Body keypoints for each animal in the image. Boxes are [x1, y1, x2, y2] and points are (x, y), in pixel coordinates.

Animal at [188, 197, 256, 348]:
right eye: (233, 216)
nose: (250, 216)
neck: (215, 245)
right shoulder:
======
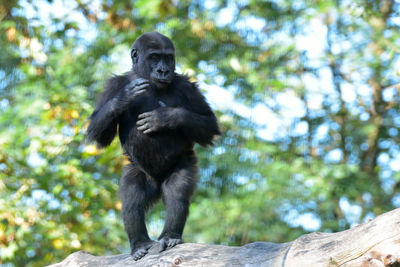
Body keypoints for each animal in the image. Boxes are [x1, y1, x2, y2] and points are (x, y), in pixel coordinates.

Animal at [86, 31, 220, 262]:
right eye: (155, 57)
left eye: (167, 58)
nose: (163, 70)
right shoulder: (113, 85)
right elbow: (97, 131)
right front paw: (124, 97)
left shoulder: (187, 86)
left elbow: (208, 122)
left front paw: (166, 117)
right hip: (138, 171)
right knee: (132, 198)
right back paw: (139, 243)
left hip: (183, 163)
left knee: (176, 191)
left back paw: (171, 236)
======
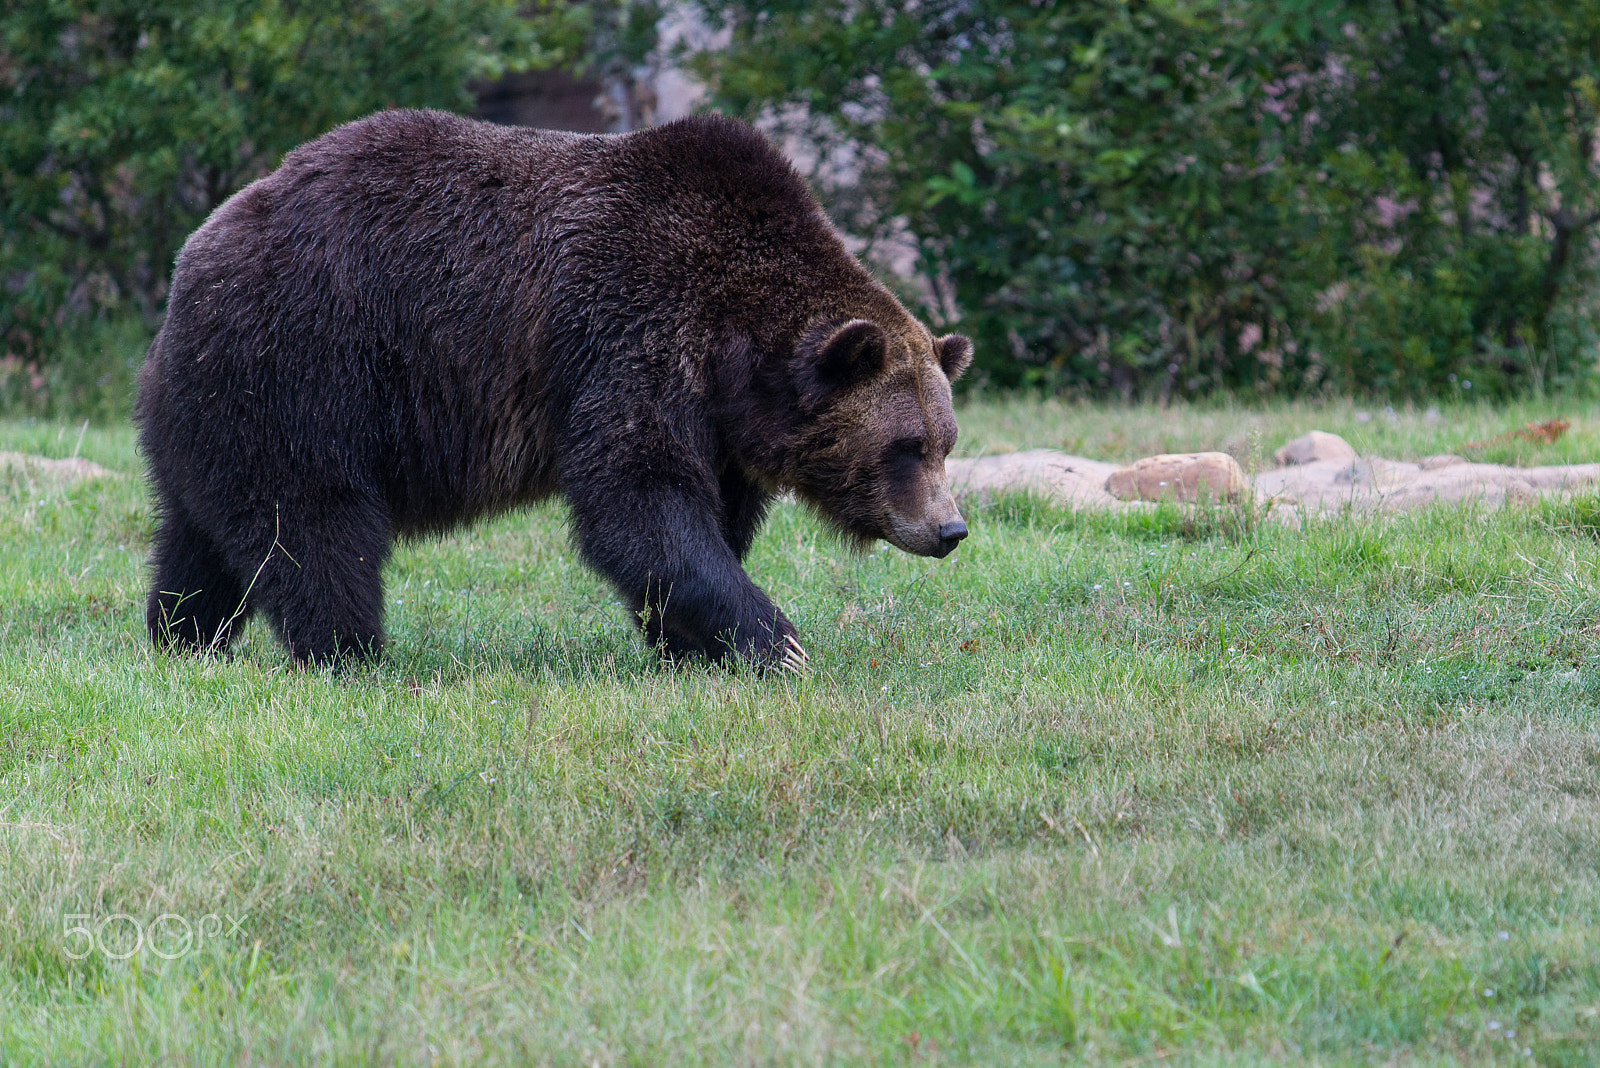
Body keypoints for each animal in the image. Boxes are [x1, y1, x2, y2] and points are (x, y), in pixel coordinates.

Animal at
======
### DIRECTIONS FOR THIS TASK
Where the data above reaches the line holding "right knee: (132, 198)", begin printing, and stop after the line holding "left back paw: (171, 236)". Each line must be reproduced exactly, with nothing else added.

### THE COMPLETED TASK
right knee: (132, 198)
right back paw: (139, 243)
left hip: (183, 163)
left knee: (176, 191)
left back paw: (171, 236)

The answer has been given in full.